Baker Baker

Album: Under The Pink (1994)

Songfacts®:

  • On this piano-driven album track, Amos realizes she's been emotionally unavailable in her romantic relationships and is about to lose her boyfriend as a result. At the time, she was dating her Under The Pink co-producer Eric Rosse. While their musical partnership was flourishing, resulting in a UK #1 album, their romantic partnership was falling apart. She connects her intimacy issues to being raped at 21 - which inspired her song "Me And A Gun"- and tries to recapture what was lost. "In 'Baker Baker'... it says I'm the one who was endlessly unavailable, to Eric, even when having sex," she told Hot Press in 1994. "And now the only way I'm getting out of all this is with him. The only way back now having taken so much hatred from one man is to accept so much love from another. But it's a long, slow process."

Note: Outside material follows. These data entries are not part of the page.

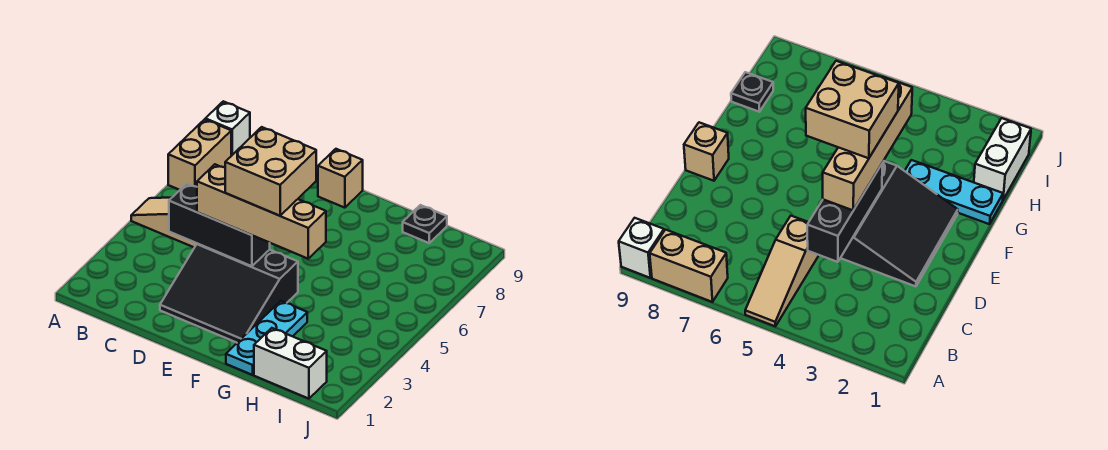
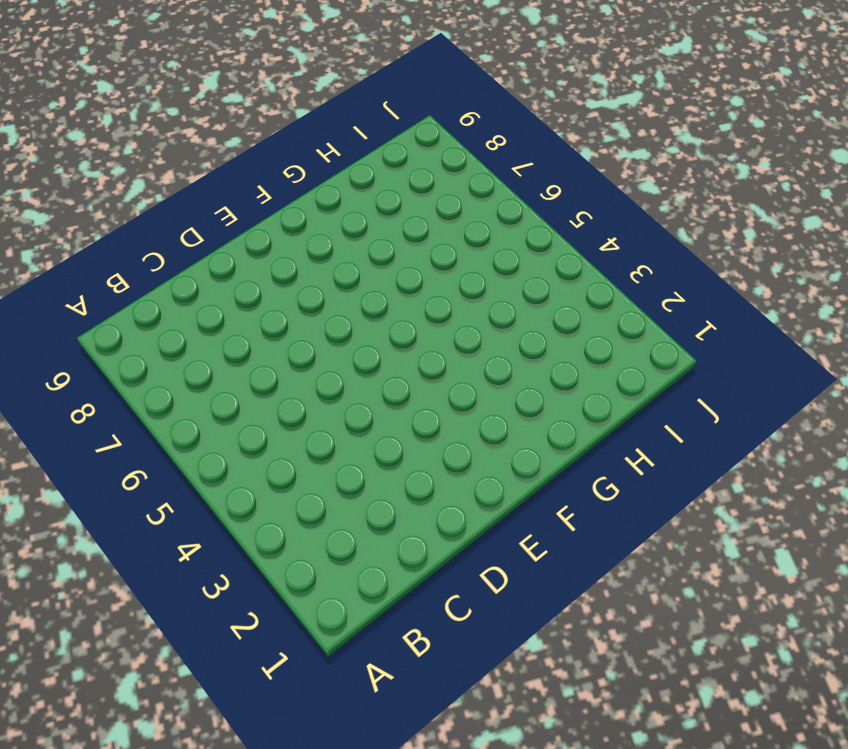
none -> tan slope A5:C5 level 1 top C
none -> tan brick A7:A8 level 1

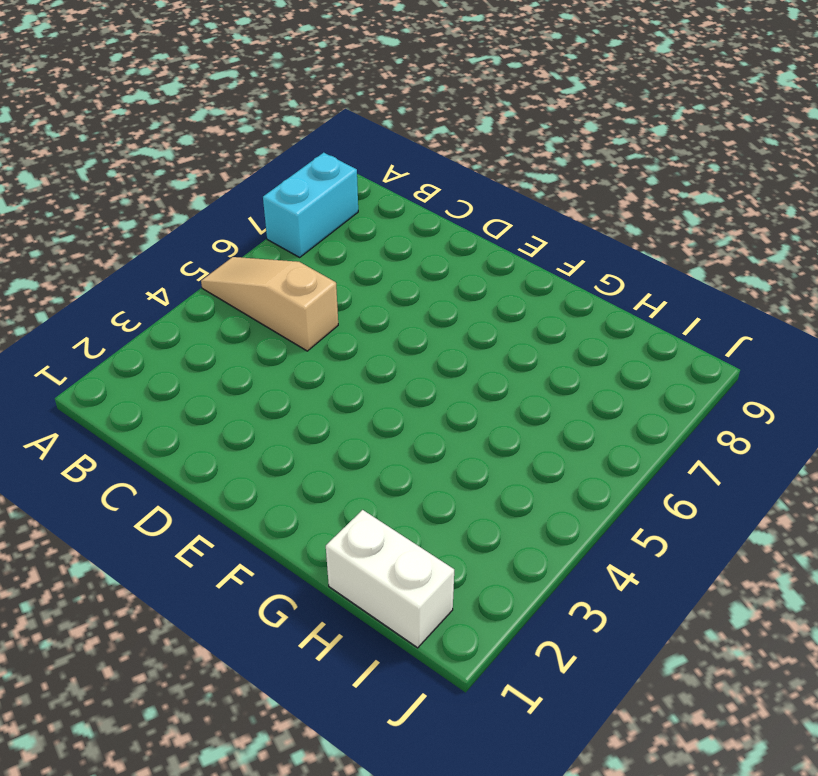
cyan brick A7:A8 level 1 -> tan brick A7:A8 level 1
none -> white brick A9 level 1
none -> black slope D2:F4 level 1 top 4

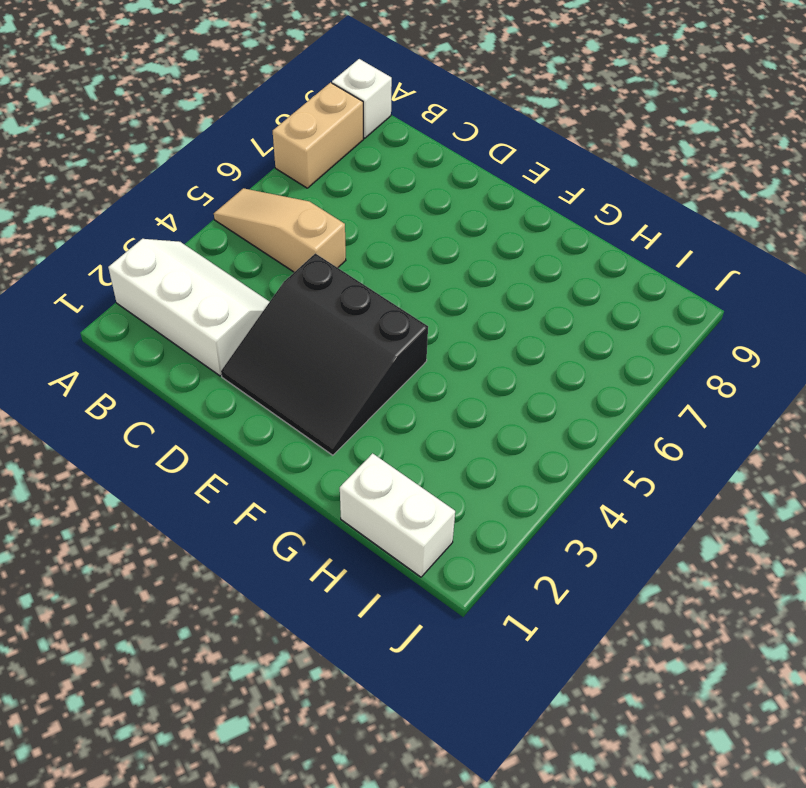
white slope A2:C3 level 1 top 2 -> none
none -> tan brick E9 level 1
none -> cyan plate G1:G3 level 1

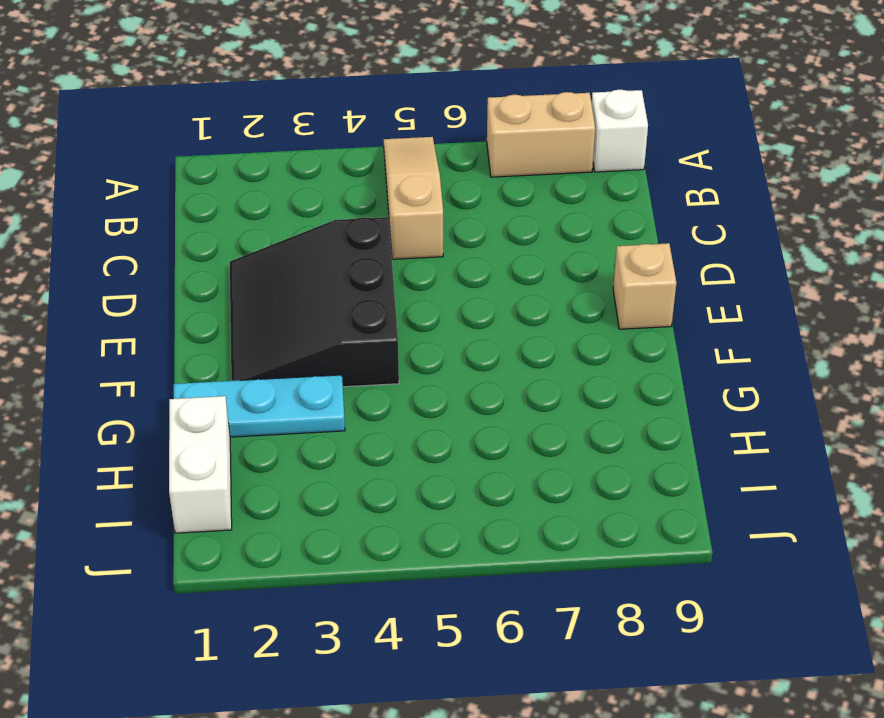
none -> black plate H9 level 1
none -> black brick C4:E4 level 2

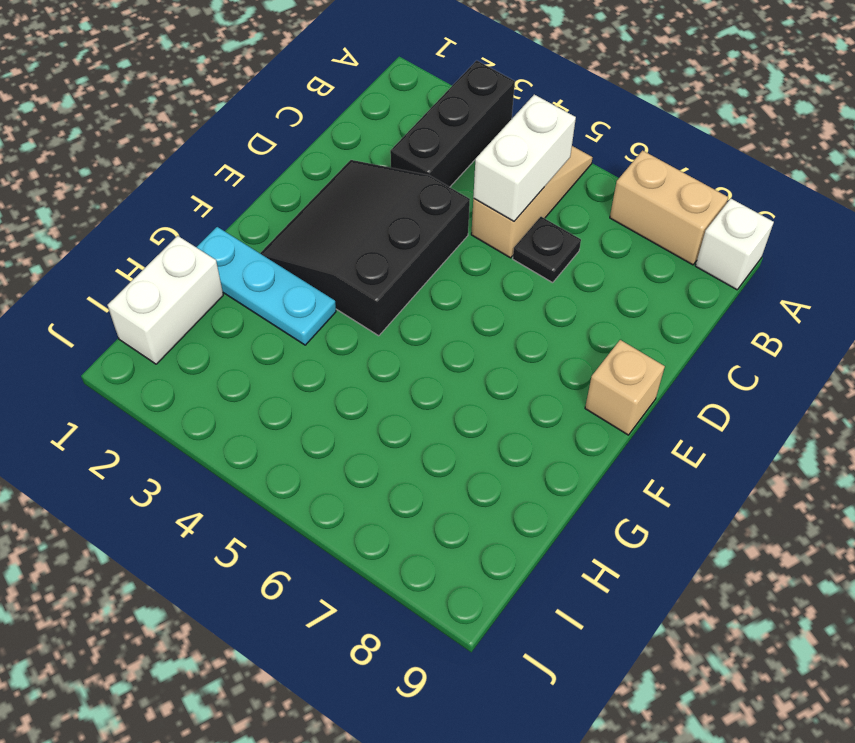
black brick A3:C3 level 1 -> black brick C4:E4 level 2
white brick B5:C5 level 2 -> none
black plate C6 level 1 -> black plate H9 level 1
none -> tan brick D4:G4 level 3
none -> tan brick E4:F5 level 4

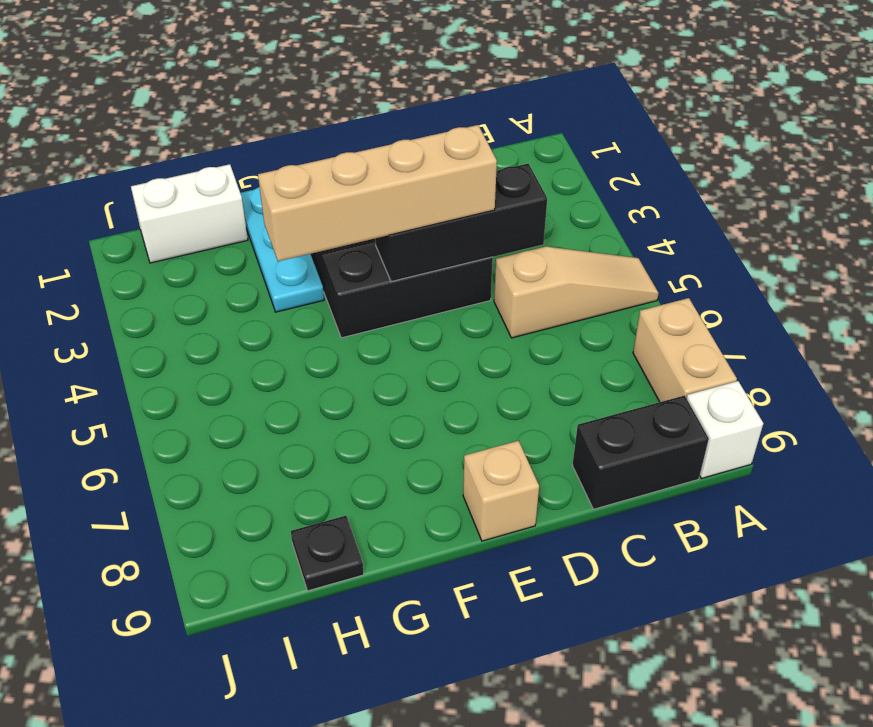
black brick B9:C9 level 1 -> none
none -> tan brick E4:F5 level 4

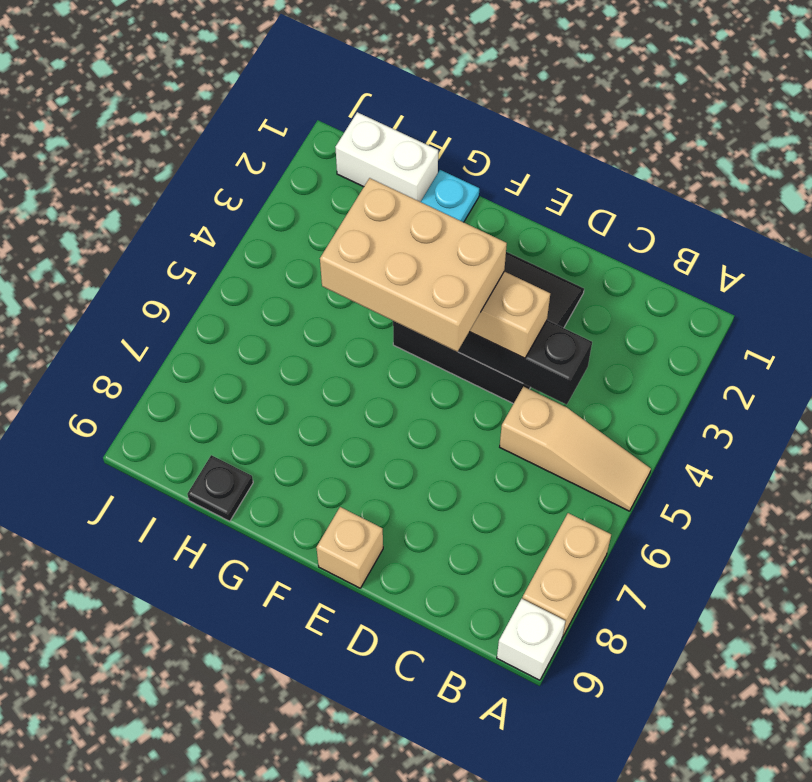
tan brick E4:G5 level 4 -> tan brick E4:F5 level 4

  • This echoes the English nursery rhyme "Pat-a-cake, pat-a-cake, baker's man." Instead of asking the baker to bake her a cake, Amos wants him (or her) to make her whole again. "What ingredients do you need to become whole again when something is broken inside?" the singer asked in the liner notes to the 2015 deluxe edition of the album. "You don't feel as if you're whole grain. You feel more like Wonder Bread - which isn't very wondrous at all. The childlike framework of the song is referencing the wholeness that began to be lost back in childhood. The baker is whoever you want it to be - some people very much believe in a male authority God, but a doctor or a baker can be male or female. It depends on who you feel has the power to heal. In this case, it is the baker who the song believes holds the keys needed for healing to be complete."

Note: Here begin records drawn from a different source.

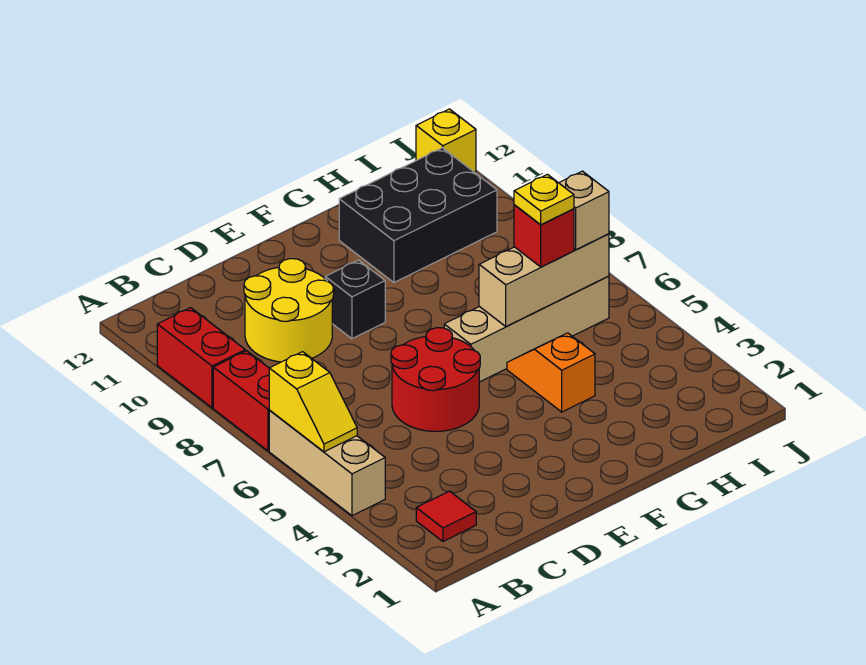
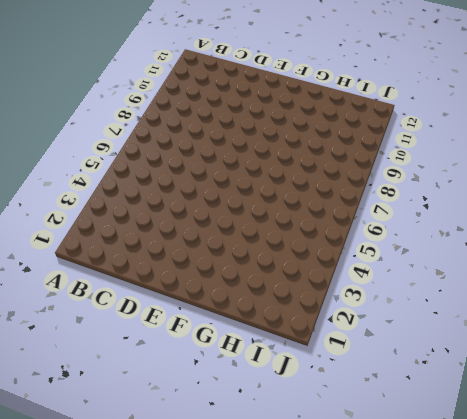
none -> tan brick A4:A6 level 1
none -> red brick A7:A8 level 1
none -> red brick A9:A10 level 1

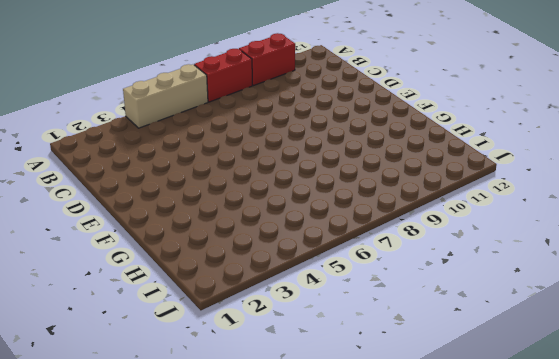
none -> red tile B2 level 1
none -> yellow round brick C9:D10 level 1
none -> red round brick D5:E6 level 1

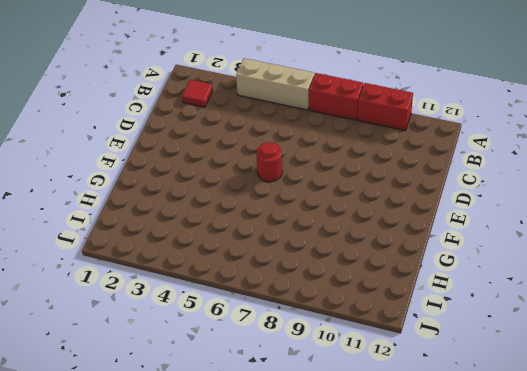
red round brick E6 level 1 -> red round brick D5:E6 level 1
none -> yellow round brick C9:D10 level 1
none -> black brick E9 level 1
none -> tan brick F6:I6 level 1

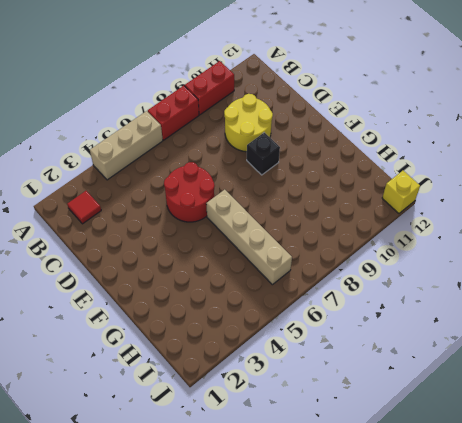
none -> orange slope G4:G5 level 1 top 4
none -> black brick G10:I11 level 1
none -> yellow slope A5:A6 level 2 top 6

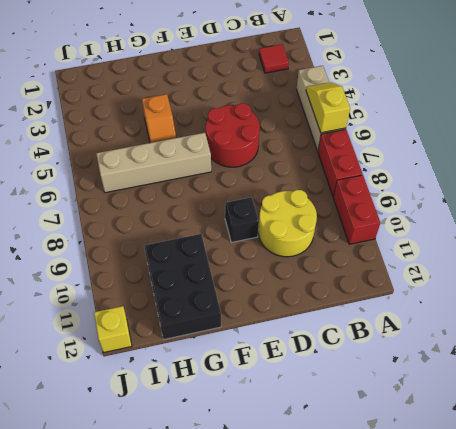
black brick G10:H12 level 1 -> black brick G10:I11 level 1
none -> tan brick G6:I6 level 2
none -> red brick H6 level 3
none -> tan brick I6 level 3

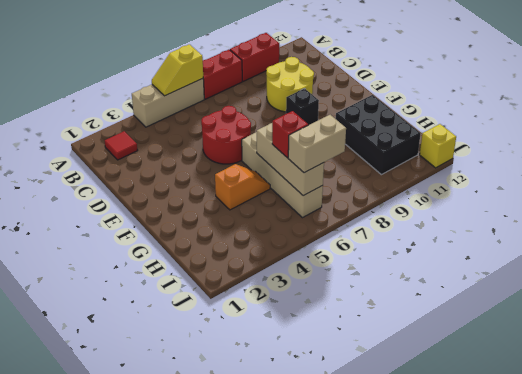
tan brick I6:I7 level 3 -> tan brick I6 level 3
none -> yellow plate H6 level 4

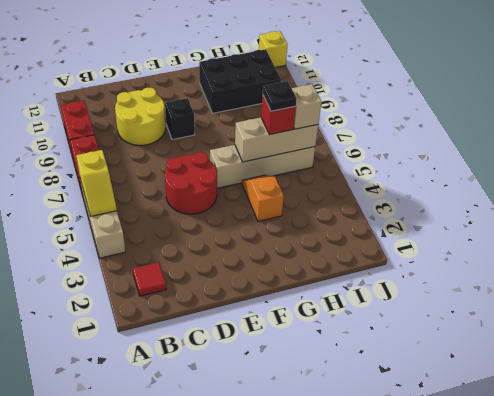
black plate H6 level 4 -> yellow plate H6 level 4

  • Amos told The Baltimore Sun in 1994 how she was taking accountability in the song and how other women should follow suit. "'Baker Baker' is kind of tragic in a way, because - I've had to look at how I treated men, and on this record," she explained. "I think with 'Baker Baker,' to deal with a man that truly loved me, but that I wasn't emotionally available for. You know how women always say men aren't emotionally available. Well, a lot of women aren't emotionally available. It's like, if you're vulnerable, we say, 'Look, we need you to be sensitive.' So you become sensitive, and yet we go, 'You've got no f--kin' backbone,' and we kick you in the face and run off with a ski trainer."
  • Amos' relationship with Rosse was irreparable. She wrote her third album, Boys For Pele, in the wake of their breakup.